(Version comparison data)
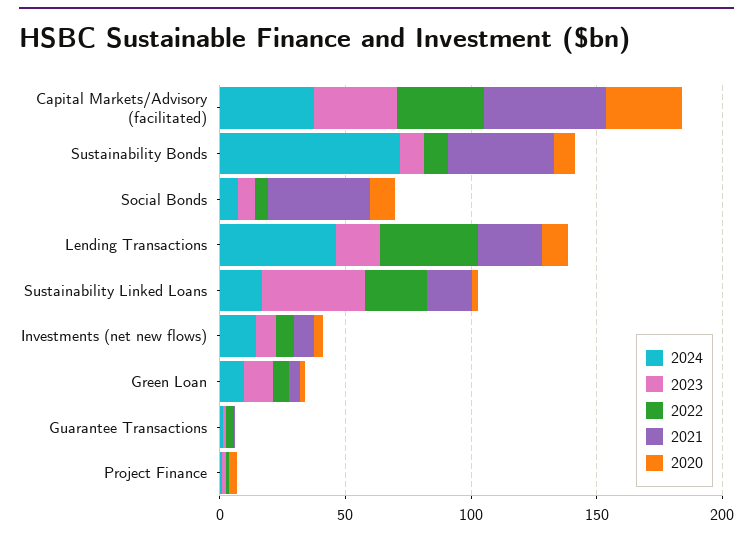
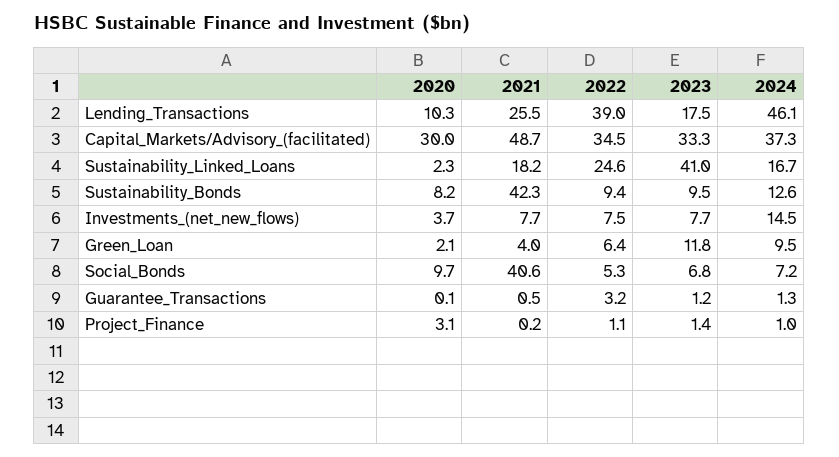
  {
    "2024": {
      "Capital Markets/Advisory (facilitated)": 37.3,
-     "Sustainability Bonds": 70,
+     "Sustainability Bonds": 12.6,
      "Social Bonds": 7.2,
      "Lending Transactions": 46.1,
      "Sustainability Linked Loans": 16.7,
      "Investments (net new flows)": 14.5,
      "Green Loan": 9.5,
      "Guarantee Transactions": 1.3,
      "Project Finance": 1
    },
    "2023": {
      "Capital Markets/Advisory (facilitated)": 33.3,
      "Sustainability Bonds": 9.5,
      "Social Bonds": 6.8,
      "Lending Transactions": 17.5,
      "Sustainability Linked Loans": 41,
      "Investments (net new flows)": 7.7,
      "Green Loan": 11.8,
      "Guarantee Transactions": 1.2,
      "Project Finance": 1.4
    },
    "2022": {
      "Capital Markets/Advisory (facilitated)": 34.5,
      "Sustainability Bonds": 9.4,
      "Social Bonds": 5.3,
      "Lending Transactions": 39,
      "Sustainability Linked Loans": 24.6,
      "Investments (net new flows)": 7.5,
      "Green Loan": 6.4,
      "Guarantee Transactions": 3.2,
      "Project Finance": 1.1
    },
    "2021": {
      "Capital Markets/Advisory (facilitated)": 48.7,
      "Sustainability Bonds": 42.3,
      "Social Bonds": 40.6,
      "Lending Transactions": 25.5,
      "Sustainability Linked Loans": 18.2,
      "Investments (net new flows)": 7.7,
      "Green Loan": 4,
      "Guarantee Transactions": 0.5,
      "Project Finance": 0.2
    },
    "2020": {
      "Capital Markets/Advisory (facilitated)": 30,
      "Sustainability Bonds": 8.2,
      "Social Bonds": 9.7,
      "Lending Transactions": 10.3,
      "Sustainability Linked Loans": 2.3,
      "Investments (net new flows)": 3.7,
      "Green Loan": 2.1,
      "Guarantee Transactions": 0.1,
      "Project Finance": 3.1
    }
  }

Your instructions: Line by line, retype the records above exactly, minus the images.

Answer box:
  {
    "2024": {
      "Capital Markets/Advisory (facilitated)": 37.3,
-     "Sustainability Bonds": 70,
+     "Sustainability Bonds": 12.6,
      "Social Bonds": 7.2,
      "Lending Transactions": 46.1,
      "Sustainability Linked Loans": 16.7,
      "Investments (net new flows)": 14.5,
      "Green Loan": 9.5,
      "Guarantee Transactions": 1.3,
      "Project Finance": 1
    },
    "2023": {
      "Capital Markets/Advisory (facilitated)": 33.3,
      "Sustainability Bonds": 9.5,
      "Social Bonds": 6.8,
      "Lending Transactions": 17.5,
      "Sustainability Linked Loans": 41,
      "Investments (net new flows)": 7.7,
      "Green Loan": 11.8,
      "Guarantee Transactions": 1.2,
      "Project Finance": 1.4
    },
    "2022": {
      "Capital Markets/Advisory (facilitated)": 34.5,
      "Sustainability Bonds": 9.4,
      "Social Bonds": 5.3,
      "Lending Transactions": 39,
      "Sustainability Linked Loans": 24.6,
      "Investments (net new flows)": 7.5,
      "Green Loan": 6.4,
      "Guarantee Transactions": 3.2,
      "Project Finance": 1.1
    },
    "2021": {
      "Capital Markets/Advisory (facilitated)": 48.7,
      "Sustainability Bonds": 42.3,
      "Social Bonds": 40.6,
      "Lending Transactions": 25.5,
      "Sustainability Linked Loans": 18.2,
      "Investments (net new flows)": 7.7,
      "Green Loan": 4,
      "Guarantee Transactions": 0.5,
      "Project Finance": 0.2
    },
    "2020": {
      "Capital Markets/Advisory (facilitated)": 30,
      "Sustainability Bonds": 8.2,
      "Social Bonds": 9.7,
      "Lending Transactions": 10.3,
      "Sustainability Linked Loans": 2.3,
      "Investments (net new flows)": 3.7,
      "Green Loan": 2.1,
      "Guarantee Transactions": 0.1,
      "Project Finance": 3.1
    }
  }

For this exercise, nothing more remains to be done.